### YOUR TASK
If an entry below contains an image, drop the image and retype the rest exactly.

(Excerpts from a dataset)

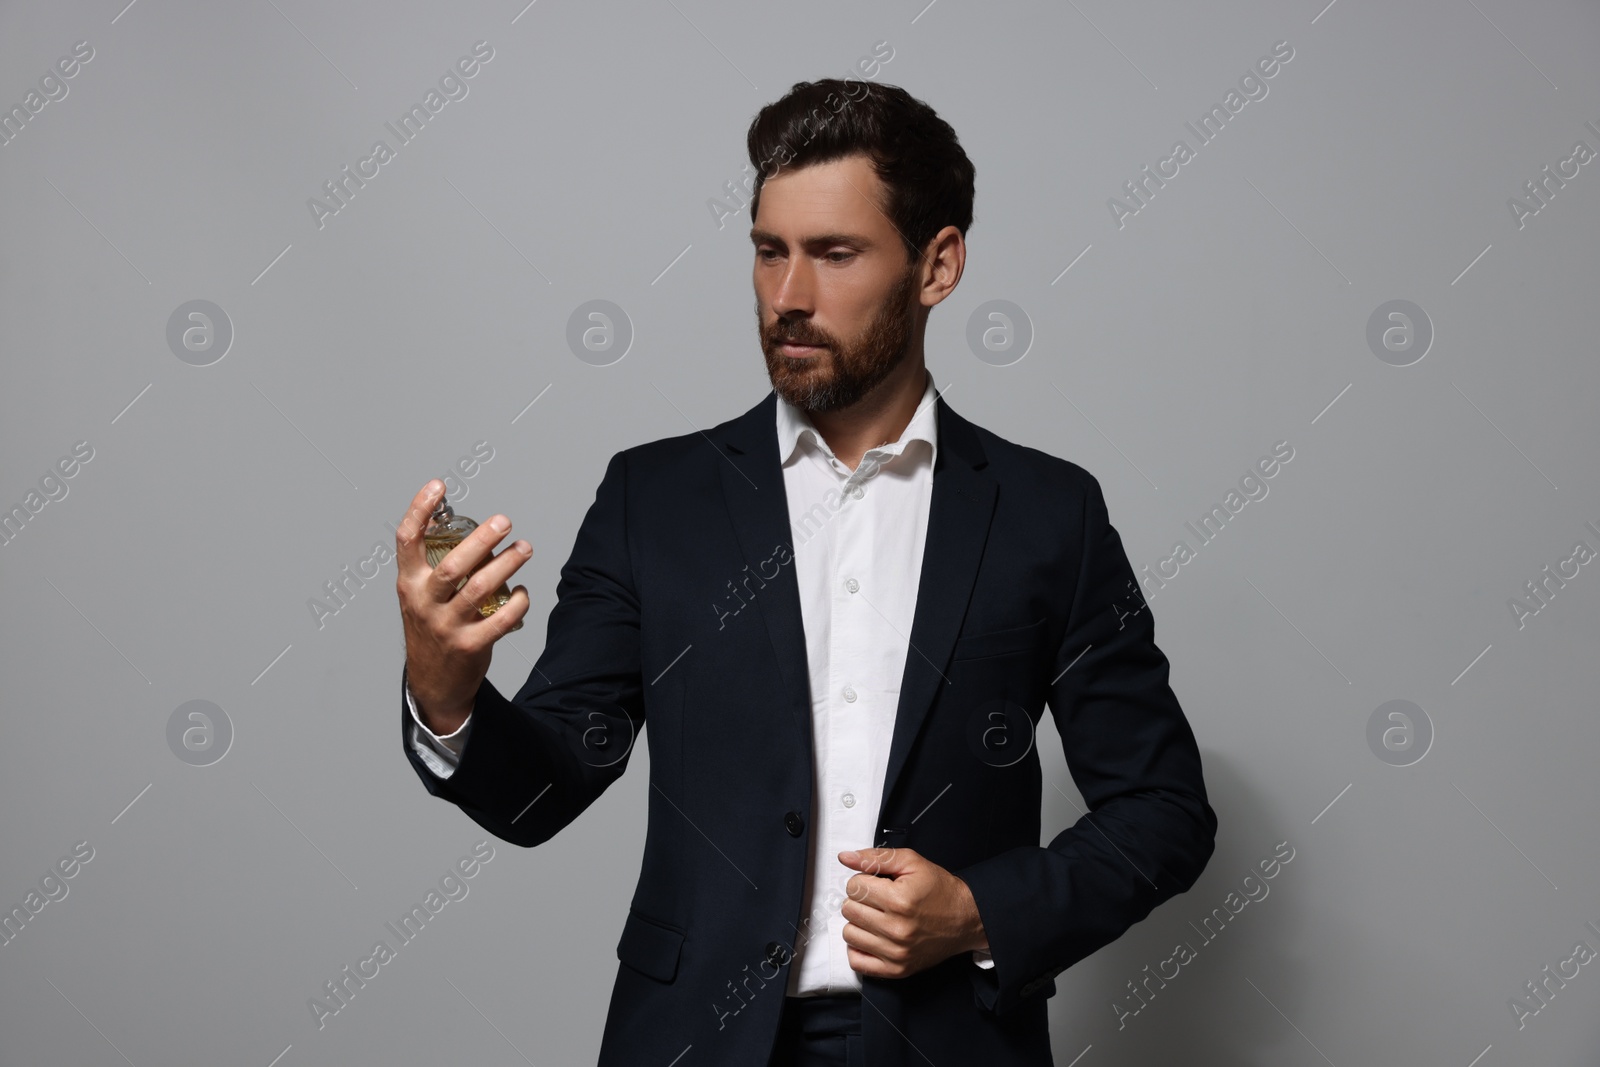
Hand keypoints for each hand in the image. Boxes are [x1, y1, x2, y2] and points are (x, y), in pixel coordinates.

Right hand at [396, 479, 531, 734]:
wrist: (432, 682)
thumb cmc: (431, 628)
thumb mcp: (423, 596)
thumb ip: (441, 567)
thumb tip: (484, 533)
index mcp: (409, 584)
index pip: (407, 541)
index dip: (419, 510)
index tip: (438, 485)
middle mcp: (424, 603)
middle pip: (453, 566)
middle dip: (481, 540)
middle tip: (504, 521)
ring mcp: (446, 626)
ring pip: (480, 590)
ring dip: (507, 565)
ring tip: (525, 548)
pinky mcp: (470, 646)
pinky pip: (500, 620)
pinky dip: (517, 602)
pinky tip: (523, 592)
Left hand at [837, 847, 988, 978]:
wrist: (966, 919)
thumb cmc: (940, 891)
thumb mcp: (912, 862)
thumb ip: (876, 857)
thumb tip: (845, 858)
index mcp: (899, 900)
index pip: (853, 886)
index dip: (863, 880)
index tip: (877, 884)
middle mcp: (897, 929)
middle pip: (849, 910)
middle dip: (860, 900)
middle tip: (878, 899)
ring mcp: (896, 952)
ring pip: (849, 934)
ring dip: (859, 923)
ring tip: (877, 917)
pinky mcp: (897, 969)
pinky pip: (857, 962)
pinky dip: (859, 949)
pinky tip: (872, 937)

### RESPONSE TO THIS EXERCISE
Hand keypoints for each hand in the image. Boxes are [x1, y1, x2, y2] and points are (x, y), in pixel coordinates.

Right hand at [396, 479, 531, 734]:
wrist: (432, 682)
thumb cmc: (431, 628)
thumb mcp: (423, 596)
thumb ip: (441, 567)
thumb tip: (484, 533)
index mcp: (409, 584)
index pip: (407, 541)
index dip: (419, 510)
index tip: (438, 485)
middle mcp: (424, 603)
middle pip: (453, 566)
middle dip: (481, 540)
middle tip: (504, 521)
ring mcp: (446, 626)
ring pip: (480, 590)
ring dip: (507, 565)
ring tip: (525, 548)
pinky mcp: (470, 646)
pinky pip: (500, 620)
pinky dip: (517, 602)
pinky tip: (523, 592)
Left hand at [837, 847, 988, 978]:
wrist: (966, 919)
thumb cmc: (940, 891)
thumb mcp: (912, 862)
thumb ip: (876, 857)
thumb tip: (845, 858)
index mcp: (899, 900)
index pip: (853, 886)
index dip: (863, 880)
index tip: (877, 884)
middle mcp: (897, 929)
middle pip: (849, 910)
middle dip: (860, 900)
middle tip: (878, 899)
ring mcp: (896, 952)
ring pip: (849, 934)
ring dip: (859, 923)
ring tip: (877, 917)
pinky mcp: (897, 969)
pinky pip: (857, 962)
pinky dip: (859, 949)
pinky tip: (872, 937)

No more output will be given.